To identify the OTUs that were specifically abundant in each type of agricultural land use, indicator species analysis was conducted using the multipatt function with the r.g option in the R package indispecies. The strength of association of each OTU with a particular agricultural land-use type or its combinations was represented as a point-biserial correlation coefficient R using correlation-based indicator species analysis45. The false discovery rate (FDR) was used for multiple comparison correction73 using the R package FSA74. The bipartite network was visualized with Gephi 0.9.175.

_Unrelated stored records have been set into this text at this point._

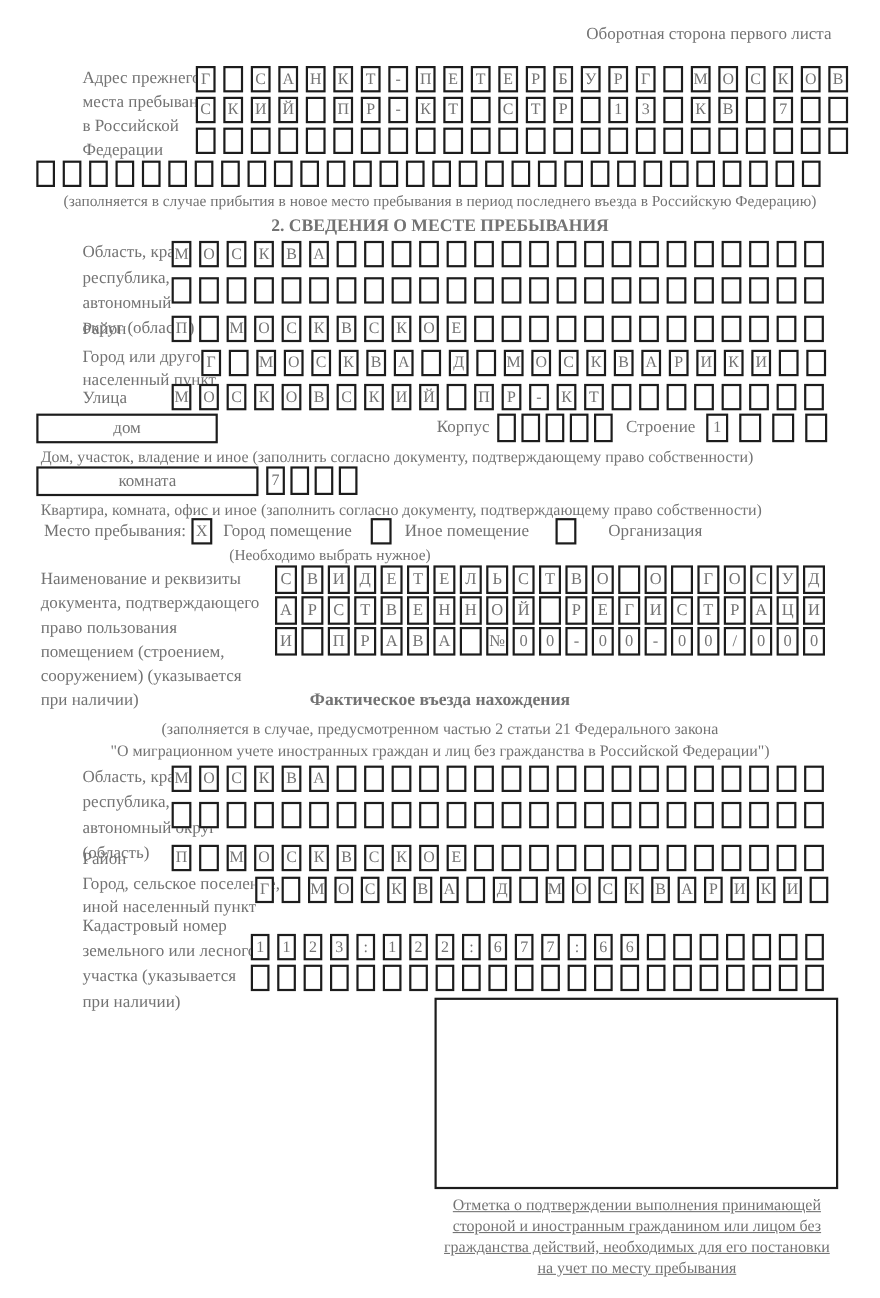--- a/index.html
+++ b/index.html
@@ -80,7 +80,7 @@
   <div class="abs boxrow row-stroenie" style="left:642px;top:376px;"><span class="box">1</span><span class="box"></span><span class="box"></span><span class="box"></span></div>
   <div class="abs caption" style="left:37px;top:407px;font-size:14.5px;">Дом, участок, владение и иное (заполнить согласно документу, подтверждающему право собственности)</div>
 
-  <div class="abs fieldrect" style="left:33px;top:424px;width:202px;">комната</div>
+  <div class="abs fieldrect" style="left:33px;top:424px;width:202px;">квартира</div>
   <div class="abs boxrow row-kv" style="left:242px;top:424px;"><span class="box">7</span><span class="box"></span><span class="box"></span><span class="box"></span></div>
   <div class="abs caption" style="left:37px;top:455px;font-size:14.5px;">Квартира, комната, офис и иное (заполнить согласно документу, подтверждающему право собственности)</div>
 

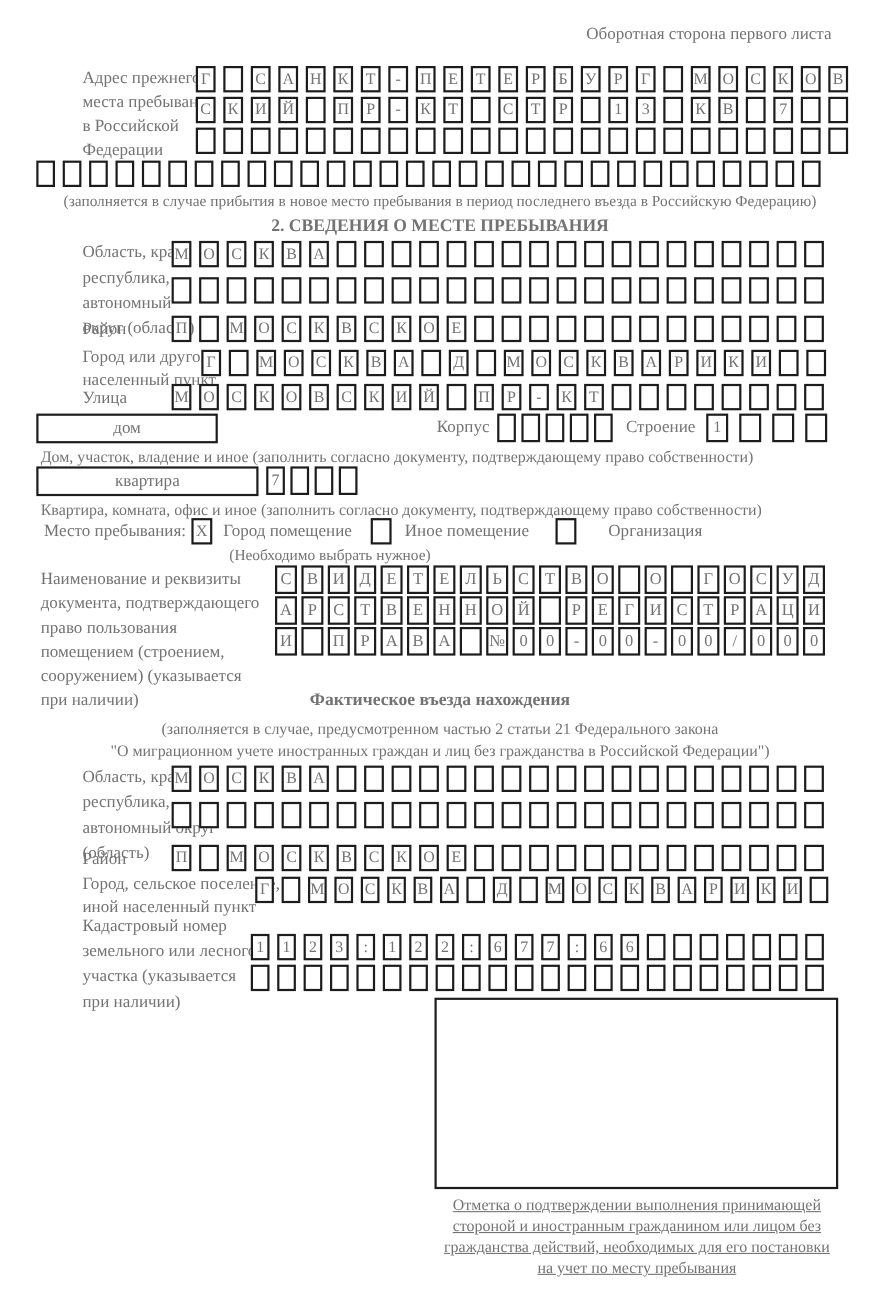--- a/index.html
+++ b/index.html
@@ -91,7 +91,6 @@
   <div class="abs inline-lbl" style="left:368px;top:474px;">Иное помещение</div>
   <span class="abs checkbox" style="left:505px;top:471px;"></span>
   <div class="abs inline-lbl" style="left:553px;top:474px;">Организация</div>
-  <div class="abs caption" style="left:165px;top:497px;width:270px;text-align:center;">(Необходимо выбрать нужное)</div>
 
   <div class="abs label" style="left:37px;top:516px;">Наименование и реквизиты
 документа, подтверждающего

Co-occurrence network analysis was conducted using molecular ecological network analyses (MENA) based on random-metric theory (RMT)76. To reduce environmental disturbance, datasets were separated by the types of agricultural land use, and OTUs detected in > 50% of samples were used in the analysis. The detailed options of MENA were as follows: 0.01 was filled in the blanks with paired valid values; logarithm values were obtained; Pearson’s correlation coefficient was used for correlation analysis; and calculations were done by decreasing the cutoff from the top with Poisson regression only. A similarity threshold was selected automatically by the RMT-based approach to define the adjacency matrix. The results of the network analysis were visualized using Gephi 0.9.175.